This answer isn't really helpful for your assignment and isn't framed in terms of dynamic programming. It's just about solving the problem fast.
This problem can be solved in $O(n \lg^2 n)$ time by using iterative max-convolution on the prices.
Max-convolution takes an array $a$ and tells you $\max_j^d (a_j + a_{d-j})$ for each starting offset $d$. By being clever you can do it in $O(n \lg n)$ time instead of $O(n^2)$, kinda reminiscent of the convolution theorem.
edit: but see @Kaban-5's important caveat in the comments, about this algorithm depending on random inputs instead of random choices!
The key thing to realize is that, if the price for a piece of length $d$ is less than the price of a piece of length $d-j$ plus a piece of length $j$, then the effective price for a piece of length $d$ should increase to the sum of those two prices. And if we keep looking for these pricing inefficiencies and fixing them, we'll converge on the true optimal selling price for each length.

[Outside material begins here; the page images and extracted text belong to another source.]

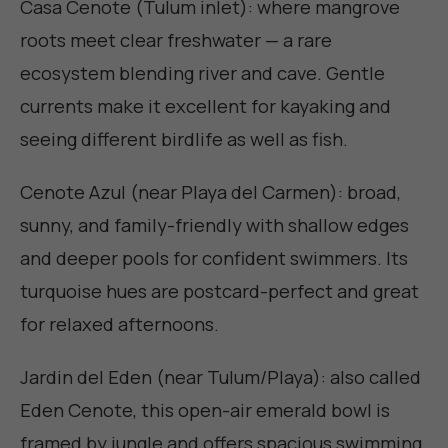
Casa Cenote (Tulum inlet): where mangrove
roots meet clear freshwater — a rare
ecosystem blending river and cave. Gentle
currents make it excellent for kayaking and
seeing different birdlife as well as fish.
Cenote Azul (near Playa del Carmen): broad,
sunny, and family-friendly with shallow edges
and deeper pools for confident swimmers. Its
turquoise hues are postcard-perfect and great
for relaxed afternoons.
Jardin del Eden (near Tulum/Playa): also called
Eden Cenote, this open-air emerald bowl is
framed by jungle and offers spacious swimming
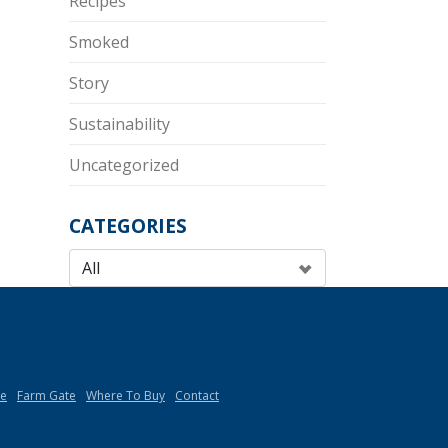
Recipes
Smoked
Story
Sustainability
Uncategorized
CATEGORIES
de
Farm Gate
Where To Buy
Contact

A single max-convolution will replace every price with the maximum you can get by splitting a piece into up to two pieces and selling all the pieces. A second max-convolution will be searching through all splits into up to 4 pieces. The third goes up to 8. And so forth until we hit up-to-$n$ after the $\lg n$'th max-convolution.
Here's the algorithm:
def bestSplitPrice(prices):
"""
Assuming you have a piece of yarn of length len(prices)+1, find
the best price you can get by cutting it and selling the pieces
at the given prices-per-length.
"""
prices = [0] + prices #A zero-length piece costs nothing
for i in range(ceil(lg2(prices))):
prices = max_convolve(prices, prices)[:len(prices)]
return prices[-1]
And here's an example:
prices = {1:1$, 2:3$, 3:3$, 4:4$, 5:5$, 6:5$, 7:7$}
# array-ify, including 0-length price
prices = [0, 1, 3, 3, 4, 5, 5, 7]
# max-convolve lg2(8) = 3 times
prices = [0, 1, 3, 4, 6, 6, 7, 8]
prices = [0, 1, 3, 4, 6, 7, 9, 10]
prices = [0, 1, 3, 4, 6, 7, 9, 10]
The best piece-price for length-7 is 10$
Here's how the max-convolutions play out if only the 1$ piece is given a price:
prices = [0, 1, 0, 0, 0, 0, 0, 0, 0, 0, 0, 0, 0, 0, 0, 0]
prices = [0, 1, 2, 1, 1, 1, 1, 1, 1, 1, 1, 1, 1, 1, 1, 1]
prices = [0, 1, 2, 3, 4, 3, 3, 3, 3, 3, 3, 3, 3, 3, 3, 3]
prices = [0, 1, 2, 3, 4, 5, 6, 7, 8, 7, 7, 7, 7, 7, 7, 7]
prices = [0, 1, 2, 3, 4, 5, 6, 7, 8, 9,10,11,12,13,14,15]
Notes:
- I suspect this can be cut to $O(n \lg n)$ by having the max-convolutions double-hitting exponentially larger and larger sections of the array.